Evidence for clonal evolution (CCUS) and hematological malignancies were seen in 51 (39%) patients, involving all the aforementioned genes/syndromes with the exception of DBA, CBL, ETV6, MPL, CSF3R, and GATA1.

Seven (64%) of 11 patients with germline ATM deletions/mutations developed lymphoid malignancies; homozygous ATM (Follicular NHL-1, Burkitt lymphoma-1, T-ALL-1, T-LPD-1) and heterozygous ATM (T-PLL-1, DLBCL-1, CLL-1). Clonal evolution occurred in 11 (69%) of 16 GATA2 haploinsufficient patients (CCUS-2, MDS-3, CMML-1, AML-5) and in 7 (58%) of 12 RUNX1-FPD patients (CCUS-1, MDS-1, MDS/MPN-3, AML-2). Five of 29 (17%) STS patients had clonal progression (CCUS-2, MDS-2, AML-1), and 5 (29%) of 17 FA patients progressed to MDS-2 or AML-3. JMML was seen in one patient with a germline NF1 mutation, while 1 (20%) of 5 SDS patients progressed to AML.

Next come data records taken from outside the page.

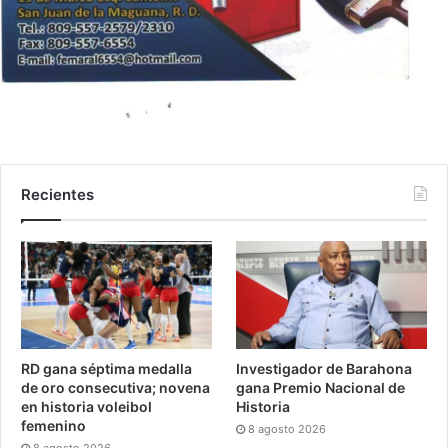
Recientes
RD gana séptima medalla
Investigador de Barahona
de oro consecutiva; novena
gana Premio Nacional de
en historia voleibol
Historia
femenino
8 agosto 2026
8 agosto 2026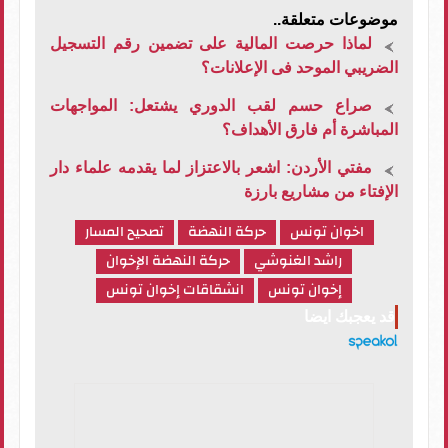
موضوعات متعلقة..
لماذا حرصت المالية على تضمين رقم التسجيل
الضريبي الموحد فى الإعلانات؟
صراع حسم لقب الدوري يشتعل: المواجهات
المباشرة أم فارق الأهداف؟
مفتي الأردن: اشعر بالاعتزاز لما يقدمه علماء دار
الإفتاء من مشاريع بارزة
اخوان تونس
حركة النهضة
تصحيح المسار
راشد الغنوشي
حركة النهضة الإخوان
إخوان تونس
انشقاقات إخوان تونس
قد يعجبك ايضا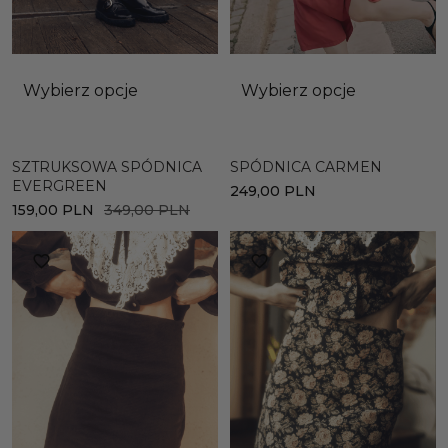
Wybierz opcje
Wybierz opcje
SZTRUKSOWA SPÓDNICA
SPÓDNICA CARMEN
EVERGREEN
249,00
PLN
159,00
PLN
349,00
PLN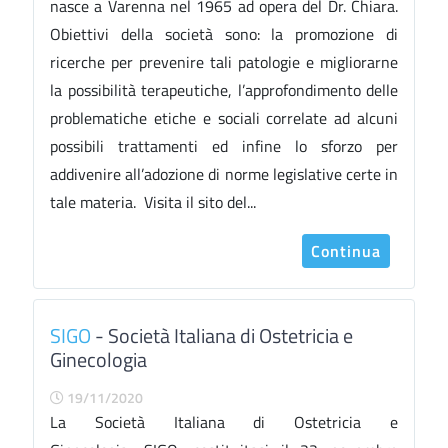
nasce a Varenna nel 1965 ad opera del Dr. Chiara.
Obiettivi della società sono: la promozione di
ricerche per prevenire tali patologie e migliorarne
la possibilità terapeutiche, l’approfondimento delle
problematiche etiche e sociali correlate ad alcuni
possibili trattamenti ed infine lo sforzo per
addivenire all’adozione di norme legislative certe in
tale materia. Visita il sito del...
Continua
SIGO
- Società Italiana di Ostetricia e
Ginecologia
19/11/2020
La Società Italiana di Ostetricia e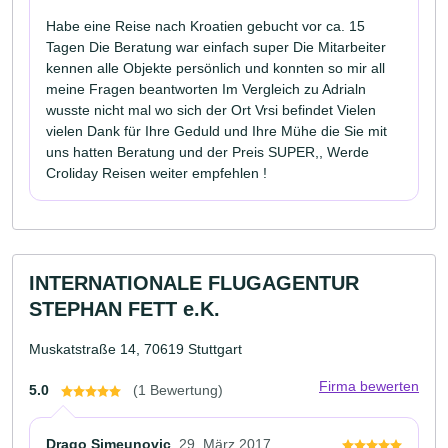
Habe eine Reise nach Kroatien gebucht vor ca. 15
Tagen Die Beratung war einfach super Die Mitarbeiter
kennen alle Objekte persönlich und konnten so mir all
meine Fragen beantworten Im Vergleich zu Adrialn
wusste nicht mal wo sich der Ort Vrsi befindet Vielen
vielen Dank für Ihre Geduld und Ihre Mühe die Sie mit
uns hatten Beratung und der Preis SUPER,, Werde
Croliday Reisen weiter empfehlen !
INTERNATIONALE FLUGAGENTUR
STEPHAN FETT e.K.
Muskatstraße 14, 70619 Stuttgart
Firma bewerten
5.0
(1 Bewertung)
Drago Simeunovic
29. März 2017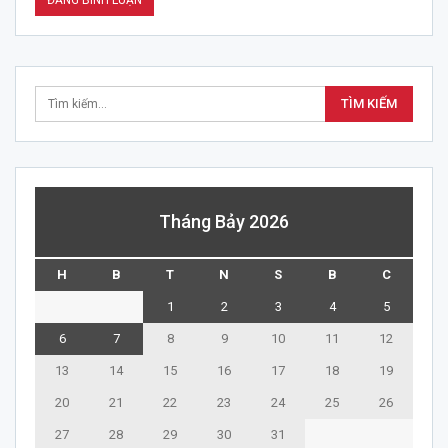
Tháng Bảy 2026
H
B
T
N
S
B
C
1
2
3
4
5
6
7
8
9
10
11
12
13
14
15
16
17
18
19
20
21
22
23
24
25
26
27
28
29
30
31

NGS data at progression was available in 24 (55%) of 44 myeloid/CCUS progressions, with somatic truncating ASXL1 mutations being most frequent (29%), followed by RAS pathway mutations (15%). AML/MDS progressions in STS, FA, and SDS were universally associated with complex/monosomal karyotypes, translating to refractory disease. Seventeen (39%) of 44 patients with myeloid predisposition underwent allogenic HCT (GATA2-7, FA-3, RUNX1-FPD-3, STS-2, NF1-1, Tp53-1), with 10 (59%) being alive at last follow up (Table 1).


We demonstrate the spectrum of germline aberrations associated with predisposition to hematological malignancies and outline the phenotypic heterogeneity of clonal transformation. The advent of NGS allows identification of clonal progression earlier than morphological changes, with mutations in ASXL1 and RAS pathway genes being commonly implicated. This study supports the universal development of dedicated germline predisposition clinics.

Disclosures: Pruthi: Merck: Honoraria; Instrumentation Laboratory: Honoraria; HEMA Biologics: Honoraria; Bayer Healthcare: Honoraria; Genentech Inc.: Honoraria; CSL Behring: Honoraria.